The following steps can be taken to treat a nosebleed:
- remain calm
- sit upright, to keep the head above heart level
- lean forward, to prevent blood entering the throat
- gently blow out any clotted blood
- use a nasal decongestant spray, such as oxymetazoline or neo-synephrine
- with the thumb and index finger, pinch the soft area at the front of the nose
- avoid placing tissue, gauze, or other objects in the nose
- hold this position for up to 15 minutes
- check if bleeding has stopped
- if bleeding has not stopped after 20 minutes, seek immediate medical attention
After the bleeding has stopped, it can be helpful to place a bag of ice on the nose to reduce pain and swelling. Do not pick or blow the nose for several hours following the bleed. Avoid irritants, such as cigarette smoke, until the injury has healed.

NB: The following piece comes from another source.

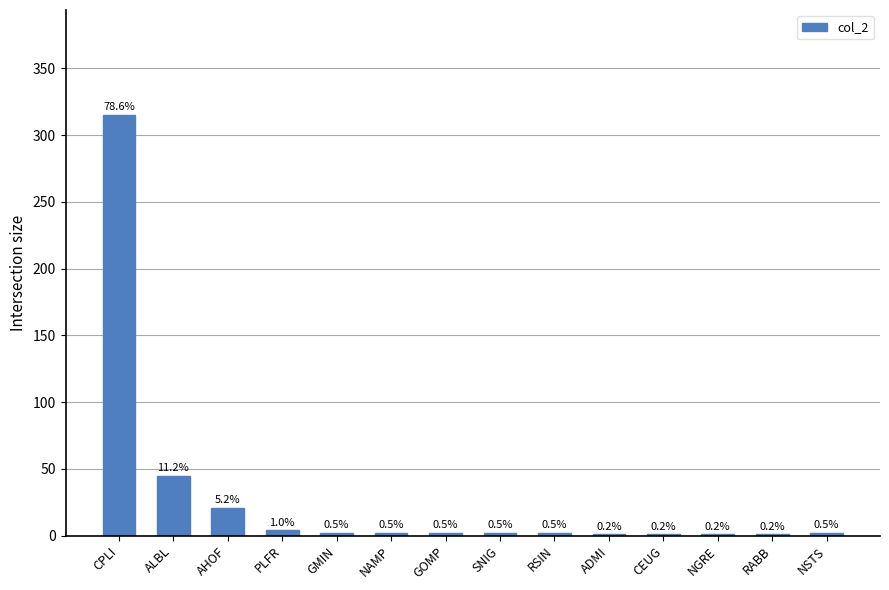

List the labels in order of value, largest first.

CPLI, ALBL, AHOF, PLFR, GMIN, NAMP, GOMP, SNIG, RSIN, NSTS, ADMI, CEUG, NGRE, RABB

These steps work particularly well for anterior nosebleeds. For posterior nosebleeds that do not resolve spontaneously, further medical care may be needed.
The most common medical treatments for nosebleeds include:
- Packing the nose: Packing the anterior or posterior area of the nose with a cotton gauze, nasal sponge, or inflatable latex balloon places direct pressure on the source of the bleed, helping to stop blood flow. Inflatable balloon catheters work well to stop blood flow for posterior bleeding sources.
- Chemical or electric cauterization: This technique is used if pressure alone does not stop the nosebleed, in cases of anterior small vessel sources. The blood vessel is burned with silver nitrate, a laser, or an electric current.
- Surgical ligation: Also known as clipping, ligation is a surgical procedure that involves tying the ends of the vessel or artery that is causing the bleeding.
Though not always required, medical treatment may be necessary if nosebleeds persist or happen frequently.
Posterior nosebleeds can be prevented by:
- Avoiding irritations, such as picking or placing foreign objects inside the nose.
- Blowing the nose gently and only when necessary.
- Using a humidifier in dry climates.
- Avoiding situations or activities that increase the risk of trauma or a blow to the face, such as in contact sports.
- Managing conditions that increase the risk of nosebleeds.
- Discussing with a doctor the use of medications that increase the risk of nosebleeds.
- Avoiding strenuous activity for at least 7 days, following a nosebleed, to prevent a recurrence.
When to see a doctor
Seek emergency medical treatment if:
- bleeding from the nose persists for 20 minutes or longer
- blood is felt or tasted in the throat, even if the bleeding has stopped
- the nosebleed occurs after an injury
- symptoms, such as dizziness, fever, fainting, or vomiting occur
- there is more blood than is typically associated with a nosebleed
- the bleed interferes with breathing
- a nosebleed occurs in a child under 2 years of age
- the bleeding could be linked to a medical condition or medication use
It is also important to see a doctor if nosebleeds are frequent, even if they can be stopped easily.
What is the outlook for posterior nosebleeds?
Nosebleeds are generally not serious. Frequent or recurrent nosebleeds may suggest an underlying issue that needs to be addressed. A posterior nosebleed is more concerning than an anterior one and often requires medical treatment.
Most people will recover from posterior nosebleed without any complications or long-term problems. However, a minority may have severe bleeding. In rare cases and if left untreated, this can be life-threatening.